The future of work pivots on AI

In the years since the term “digital business” first emerged, so has our understanding of digital maturity.  

In the first waves of digitization, it was enough to have a data warehouse or two, or even a data lake. Now, with data gushing out of every connected device, companies have access to entirely new categories of more meaningful data – unstructured data, IoT data, images, social data – which makes the challenge of finding needles in haystacks even more daunting. The wild success of Snowflake’s recent IPO is evidence enough, if it were needed, that solving this challenge can be hugely profitable. To address this issue, AI leaders in our recent study on the ROI of AI are spending on advanced AI technologies, such as machine learning, deep learning, computer vision and natural language processing. In contrast, non-leaders are more focused on basic AI technologies, such as data management, digital assistants and robotic process automation. Deep learning is proving incredibly valuable as AI adoption expands, as it provides businesses with the ability to find meaning in diverse sets of unstructured data. But among all the AI-related technologies currently being developed, natural language processing stands out as having perhaps the highest potential.
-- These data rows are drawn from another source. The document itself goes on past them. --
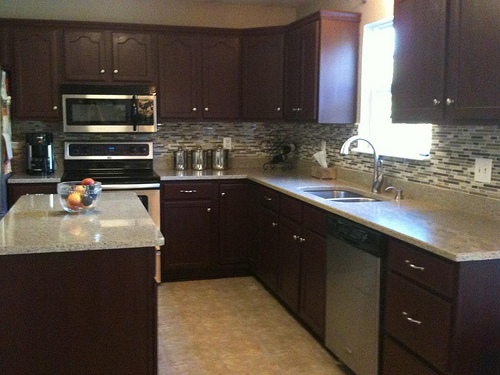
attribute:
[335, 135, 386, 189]
faucet — chrome, gray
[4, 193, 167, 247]
counter — white, brown, tan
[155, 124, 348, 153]
tiles on wall — brown, tan, white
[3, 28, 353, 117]
cabinet — brown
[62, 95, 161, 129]
microwave — black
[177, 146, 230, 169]
metal canisters — chrome, silver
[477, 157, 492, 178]
light switch on wall — white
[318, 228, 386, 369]
dishwasher — stainless steel, silver, black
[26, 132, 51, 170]
coffee maker — black, silver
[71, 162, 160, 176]
top of stove — silver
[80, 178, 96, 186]
apple — red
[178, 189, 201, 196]
handle — metal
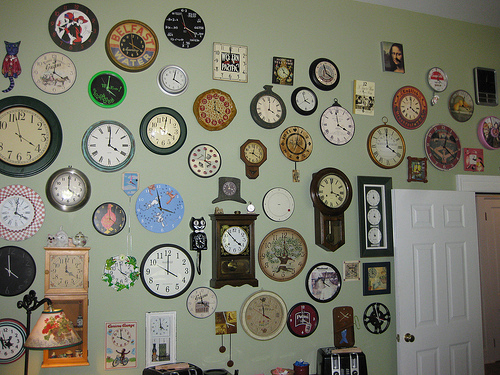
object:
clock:
[188, 215, 213, 276]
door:
[390, 184, 492, 375]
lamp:
[16, 290, 82, 374]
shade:
[21, 307, 88, 356]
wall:
[2, 2, 500, 375]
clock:
[86, 67, 128, 111]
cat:
[1, 36, 27, 94]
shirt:
[1, 54, 21, 76]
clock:
[156, 63, 189, 98]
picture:
[380, 36, 407, 75]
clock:
[190, 84, 235, 131]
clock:
[131, 184, 187, 241]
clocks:
[356, 170, 396, 258]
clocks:
[141, 308, 179, 368]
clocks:
[39, 235, 94, 371]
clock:
[160, 5, 206, 54]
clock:
[309, 168, 354, 253]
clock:
[426, 65, 448, 96]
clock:
[277, 126, 315, 166]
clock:
[1, 242, 38, 301]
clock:
[208, 41, 250, 84]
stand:
[17, 289, 52, 374]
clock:
[98, 250, 140, 293]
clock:
[45, 2, 101, 53]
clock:
[292, 86, 318, 119]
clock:
[103, 321, 141, 372]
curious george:
[115, 347, 132, 357]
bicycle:
[110, 354, 131, 366]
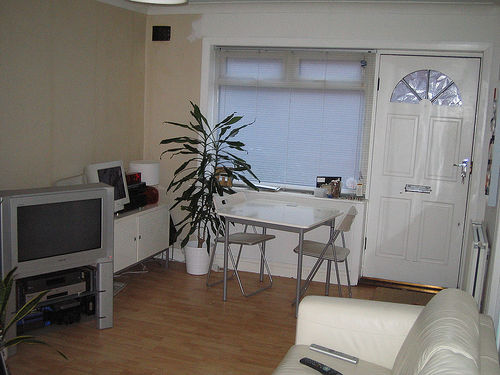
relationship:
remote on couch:
[298, 355, 342, 375] [269, 289, 500, 375]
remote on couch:
[310, 342, 358, 363] [269, 289, 500, 375]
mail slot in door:
[401, 182, 432, 196] [360, 53, 483, 296]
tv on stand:
[1, 182, 114, 281] [1, 260, 118, 344]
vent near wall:
[459, 220, 490, 313] [475, 0, 499, 312]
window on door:
[388, 69, 462, 107] [360, 53, 483, 296]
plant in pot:
[155, 100, 263, 255] [181, 238, 213, 274]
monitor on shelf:
[54, 158, 131, 215] [110, 205, 173, 273]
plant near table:
[155, 100, 263, 255] [215, 196, 345, 320]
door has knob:
[360, 53, 483, 296] [450, 157, 472, 185]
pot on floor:
[181, 238, 213, 274] [1, 259, 448, 372]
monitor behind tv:
[54, 158, 131, 215] [1, 182, 114, 281]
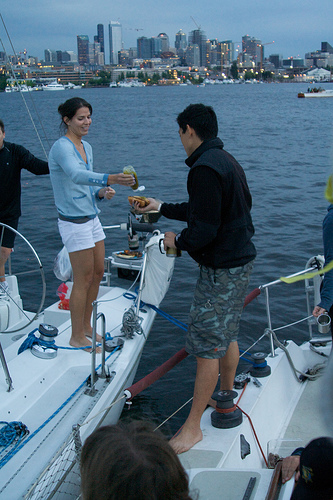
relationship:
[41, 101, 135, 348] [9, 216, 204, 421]
woman standing on boat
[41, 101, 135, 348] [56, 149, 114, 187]
woman has longsleeve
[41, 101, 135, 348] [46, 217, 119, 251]
woman has shorts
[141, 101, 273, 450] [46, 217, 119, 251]
man has shorts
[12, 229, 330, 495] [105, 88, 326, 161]
boats in ocean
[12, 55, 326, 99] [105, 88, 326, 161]
slyline next to ocean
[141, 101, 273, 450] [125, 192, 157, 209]
man holding bun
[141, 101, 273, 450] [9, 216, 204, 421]
man standing on boat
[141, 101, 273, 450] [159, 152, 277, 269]
man has jacket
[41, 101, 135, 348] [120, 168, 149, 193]
woman putting relish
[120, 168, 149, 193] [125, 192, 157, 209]
relish on bun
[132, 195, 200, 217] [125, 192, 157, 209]
hand holding bun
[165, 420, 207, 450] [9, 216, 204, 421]
foot standing on boat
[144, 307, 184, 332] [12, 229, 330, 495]
rope between boats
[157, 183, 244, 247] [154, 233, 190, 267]
hand holding silvermug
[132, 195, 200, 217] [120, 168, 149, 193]
hand holding rellish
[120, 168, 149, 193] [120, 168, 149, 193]
bottle of rellish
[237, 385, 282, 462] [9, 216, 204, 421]
redrope on boat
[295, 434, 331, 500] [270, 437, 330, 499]
hat on head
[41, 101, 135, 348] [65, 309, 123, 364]
woman has barefeet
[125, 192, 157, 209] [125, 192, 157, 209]
bun and bun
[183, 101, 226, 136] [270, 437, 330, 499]
back of head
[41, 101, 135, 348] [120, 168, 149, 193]
woman putting rellish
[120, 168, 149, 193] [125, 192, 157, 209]
rellish on bun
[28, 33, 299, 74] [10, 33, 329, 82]
buildings in background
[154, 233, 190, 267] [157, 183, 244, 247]
silvermug on hand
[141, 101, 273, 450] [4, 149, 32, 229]
man wearing black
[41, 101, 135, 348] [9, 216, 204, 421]
woman on boat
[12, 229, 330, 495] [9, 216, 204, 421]
people on boat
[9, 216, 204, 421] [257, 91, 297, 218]
boat in water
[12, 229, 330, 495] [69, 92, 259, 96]
boats on river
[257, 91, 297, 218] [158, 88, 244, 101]
water on river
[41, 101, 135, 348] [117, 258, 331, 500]
woman standing on boat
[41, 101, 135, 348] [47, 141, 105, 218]
woman wearing shirt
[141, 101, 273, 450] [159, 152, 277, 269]
man wearing jacket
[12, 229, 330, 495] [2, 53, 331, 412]
boats docked at marina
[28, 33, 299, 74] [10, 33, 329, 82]
citylights in distance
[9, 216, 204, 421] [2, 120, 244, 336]
boat with people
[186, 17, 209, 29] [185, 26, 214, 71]
crane on bulding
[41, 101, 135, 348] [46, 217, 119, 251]
woman wearing shorts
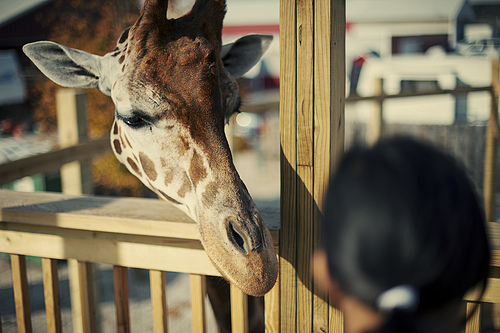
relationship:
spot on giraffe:
[110, 120, 122, 136] [22, 2, 279, 297]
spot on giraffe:
[110, 138, 124, 157] [22, 2, 279, 297]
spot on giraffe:
[119, 127, 135, 150] [22, 2, 279, 297]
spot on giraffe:
[120, 131, 137, 151] [22, 2, 279, 297]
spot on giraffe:
[125, 155, 142, 178] [22, 2, 279, 297]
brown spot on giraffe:
[136, 151, 158, 182] [22, 2, 279, 297]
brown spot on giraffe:
[160, 157, 177, 187] [22, 2, 279, 297]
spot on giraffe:
[174, 169, 193, 202] [22, 2, 279, 297]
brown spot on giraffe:
[189, 149, 208, 186] [22, 2, 279, 297]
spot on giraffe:
[176, 132, 192, 158] [22, 2, 279, 297]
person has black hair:
[304, 129, 484, 330] [322, 132, 484, 331]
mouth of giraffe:
[210, 251, 273, 307] [1, 0, 273, 323]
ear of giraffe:
[19, 33, 95, 98] [1, 0, 273, 323]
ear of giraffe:
[224, 22, 278, 87] [1, 0, 273, 323]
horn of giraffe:
[184, 0, 227, 40] [1, 0, 273, 323]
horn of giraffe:
[139, 0, 177, 36] [1, 0, 273, 323]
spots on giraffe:
[106, 122, 211, 212] [1, 0, 273, 323]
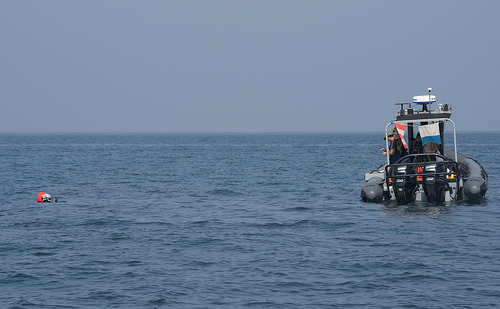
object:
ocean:
[1, 132, 498, 308]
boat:
[360, 88, 488, 203]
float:
[37, 192, 58, 203]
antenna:
[428, 88, 433, 114]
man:
[380, 132, 400, 164]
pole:
[385, 118, 458, 165]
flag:
[393, 121, 408, 151]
Over the last few years, the advances in voice recognition have been profound, whether to capture different accents and languages or to build capabilities into more devices. The most recent example of this is Generative Pre-trained Transformer 3 (GPT-3), released from the non-profit OpenAI research laboratory, established by Elon Musk. 

GPT-3 is described as an autoregressive language model that uses deep learning to produce human-like text. It has been trained on billions of words of text and, over time, has figured out the underlying rules of language and how to use them. The model generates written text so human-like that it has led to speculation on the impact of integrating it with agent coaching and real-time scripting software from companies such as ASAAP and then further integrating the result with the latest-gen “digital human” from UneeQ.

When a photo-realistic digital human can talk to a customer in the customer’s dialect and language, and look at them with the color eyes that they prefer (pre-selected during sign-up for the service) and solve the customer’s issue quickly and painlessly, then an entirely new threshold of performance will have been reached. Systems that can learn and become smarter through the collective intelligence of the network in the way that Tesla cars are all upgraded at once and Waze collects real-time data from all of its users to inform all of its users is a future that may appear science fiction, but it’s fast becoming science fact.

Deep learning is proving incredibly valuable as AI adoption expands, as it provides businesses with the ability to find meaning in diverse sets of unstructured data. But among all the AI-related technologies currently being developed, natural language processing stands out as having perhaps the highest potential.